Aside from the story itself, what I loved about Wonder Show is the author’s care for her subject. It is clear that Hannah Barnaby has a genuine love of circus life and history, including that of the traveling sideshow, and has conducted solid research to give her narrative a rich level of detail and authenticity. Hers is not a story of the circus in its hayday, but rather one when it and the sideshow are in decline. It still has the veneer of the spectacular, but we, as readers, are privvy to the hard realities of life behind the scenes. Quick shifts in narration occur while Portia is with the Wonder Show, offering short histories and greater understanding of the “freaks” and “normals” who work the show. I saw them as a sort of narrative cabinet card designed to humanize their subjects.

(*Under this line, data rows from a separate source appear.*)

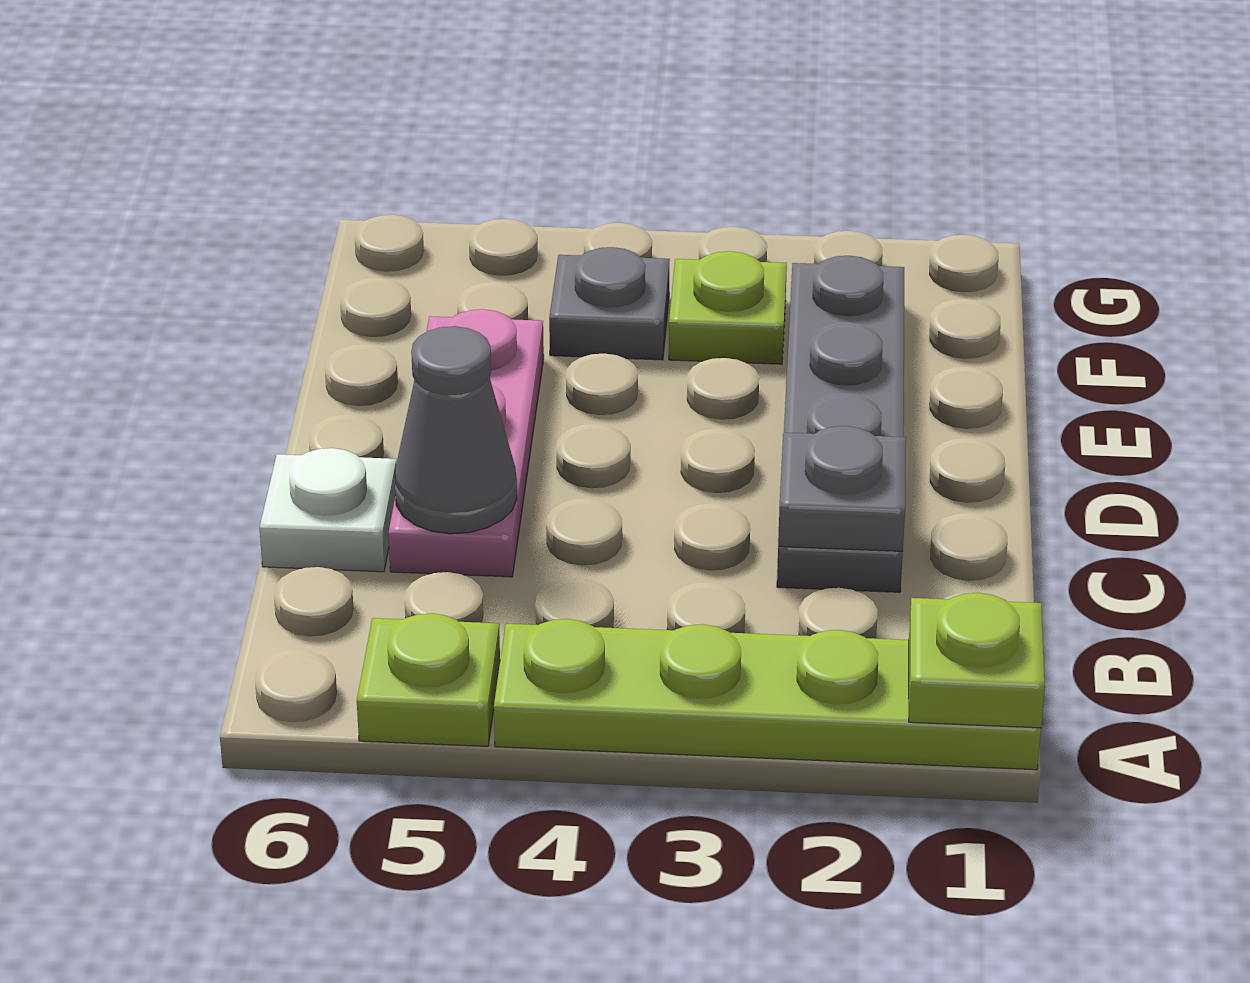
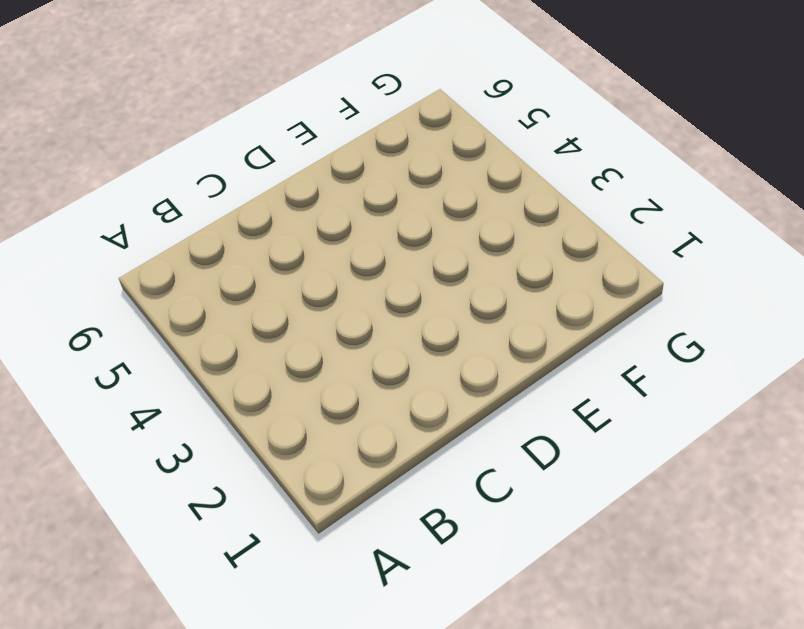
none -> lime plate A1:A4 level 1
none -> lime plate A5 level 1

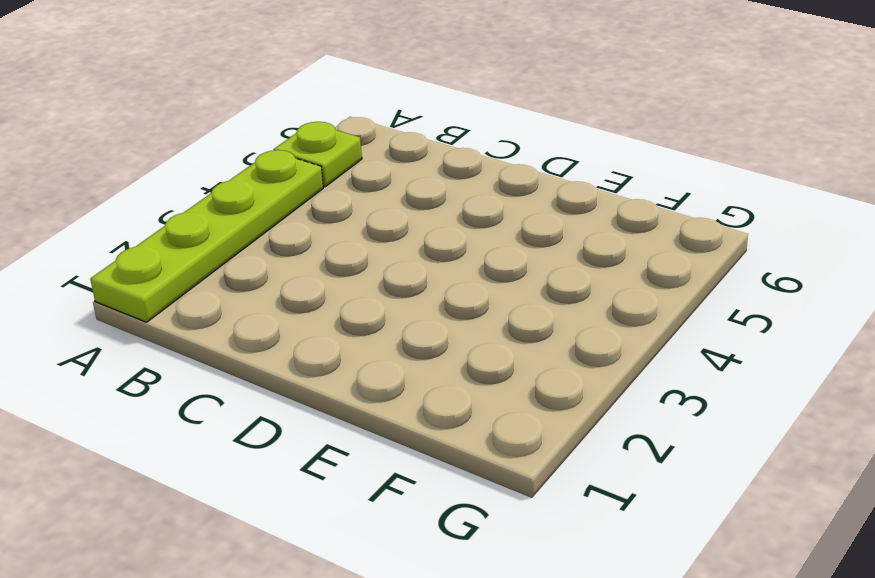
none -> grey plate C2:F2 level 1
none -> pink plate C5:E5 level 1

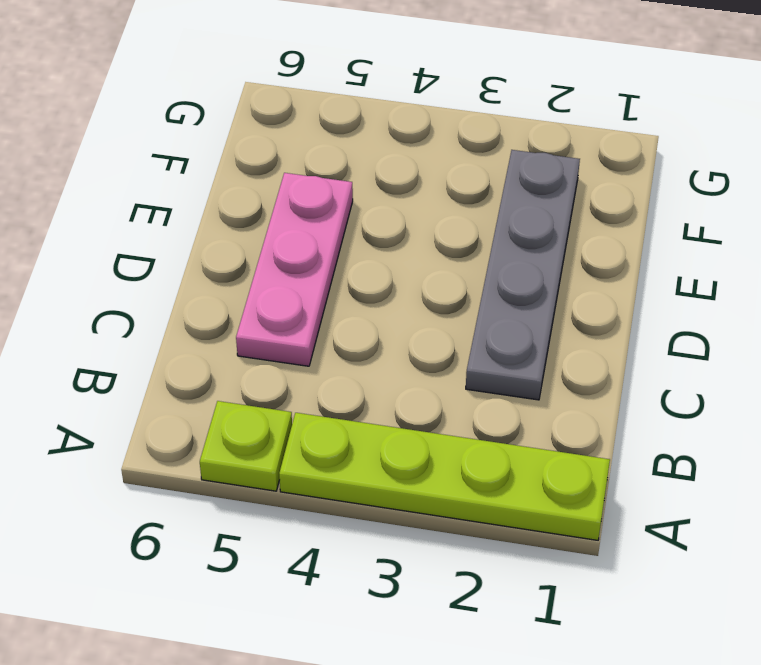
none -> white plate C6 level 1
none -> lime plate F3 level 1

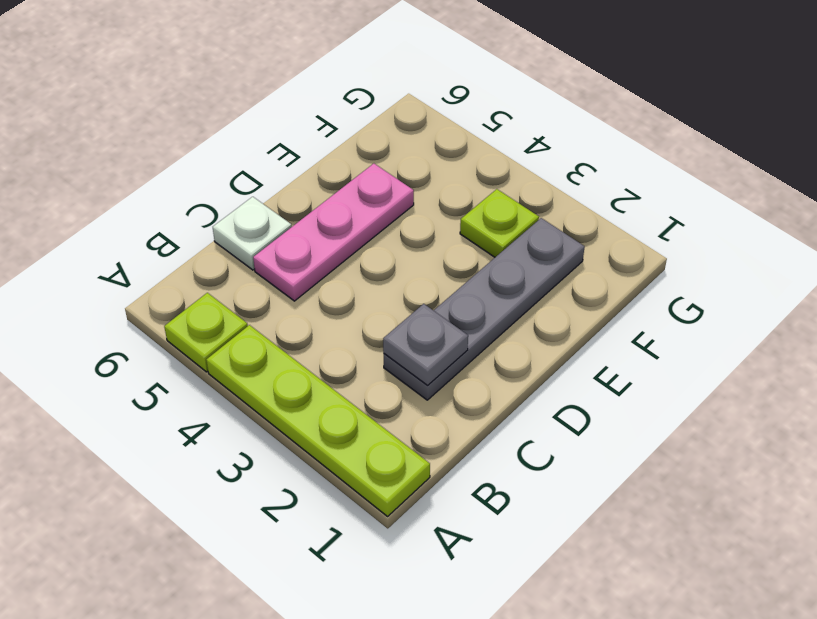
none -> grey plate F4 level 1
none -> lime plate A1 level 2

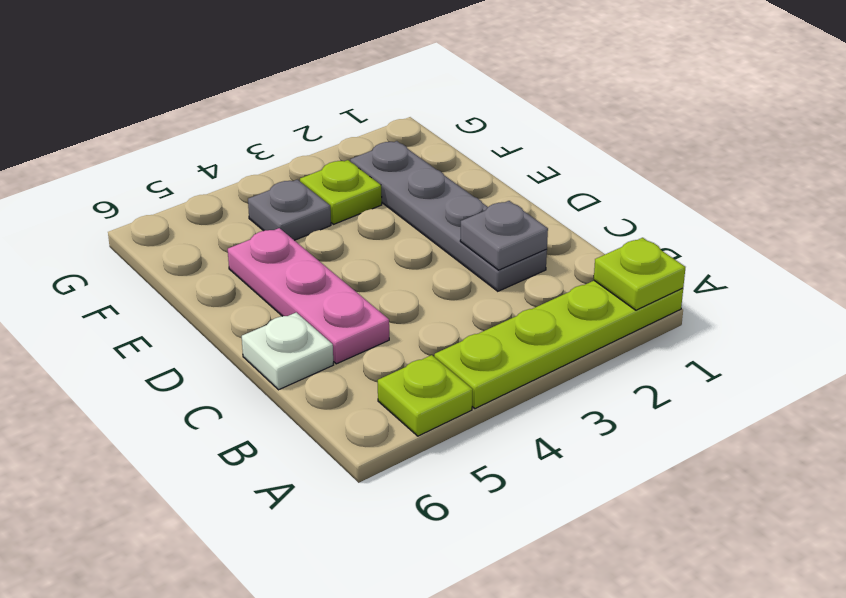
none -> grey cone C5 level 2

Knife Throwers via sideshowfreaks.files.wordpress.com; Isaac Sprague, the Original Living Skeleton via thehumannmarvels.com; Eli Bowen, The Wonderful Man & Family via dcphotoartist.com
Barnaby is careful not to let her story lose momentum in its unusual setting. Tension and action progress nicely as Portia plots her escape and launches the search for her father. There is quirk within this novel, but it is not self serving. I kept thinking back to the latest Mysterious Benedict Society (see my review here), which also followed the formula of a child living in a cruel orphanage who has a mystery to solve and a cast of quirky characters to help with the job. However, in Stewart’s novel these elements overshadow the narrative and act as surrogates for the story’s heart; Barnaby steers clear of these pitfalls and gives readers a strong story and layered character whose tale is enhanced by the strangeness of her surroundings, not defined by them. It is hard to believe this is Barnaby’s first novel. She writes with a grace that many experienced authors have yet to achieve and is a natural storyteller in her own right.
Despite being a William C. Morris Award finalist and making many “best of” lists, I feel that Wonder Show still managed to fly under the radar and escape many people’s notice. I know I missed it until its beautiful cover grabbed my attention at ALA, and I am so glad it did.

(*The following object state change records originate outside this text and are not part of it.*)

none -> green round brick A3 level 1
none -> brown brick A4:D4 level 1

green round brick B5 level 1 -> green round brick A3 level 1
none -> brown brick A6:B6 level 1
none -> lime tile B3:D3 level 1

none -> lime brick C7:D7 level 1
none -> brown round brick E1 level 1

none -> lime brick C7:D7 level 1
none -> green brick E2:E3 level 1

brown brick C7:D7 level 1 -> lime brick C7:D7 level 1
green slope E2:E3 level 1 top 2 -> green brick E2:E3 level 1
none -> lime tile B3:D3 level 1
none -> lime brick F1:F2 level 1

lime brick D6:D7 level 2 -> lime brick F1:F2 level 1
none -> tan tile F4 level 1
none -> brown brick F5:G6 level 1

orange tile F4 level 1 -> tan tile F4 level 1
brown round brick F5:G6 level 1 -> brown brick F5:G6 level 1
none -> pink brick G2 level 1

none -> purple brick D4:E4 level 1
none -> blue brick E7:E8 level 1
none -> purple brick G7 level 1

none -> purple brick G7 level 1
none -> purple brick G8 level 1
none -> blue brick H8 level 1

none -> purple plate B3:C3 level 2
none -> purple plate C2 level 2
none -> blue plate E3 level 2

Technically classed as young adult fiction, this book could easily be enjoyed by middle school readers. Be on the lookout for its Oct. 2 paperback release and for future works by Hannah Barnaby. She is most definitely a name to know.
I must admit that I am predisposed to like anything involving the circus. I find it fascinating! If you read Wonder Show and find yourself wanting more, see if your library has a copy of Taschen’s The Circus. 1870s-1950s. It is a wonder in itself. Roughly the size of my torso, this hefty book is filled with old show posters (both circus and sideshow), rare photographs, and circus history. It is sure to leave you dazzled.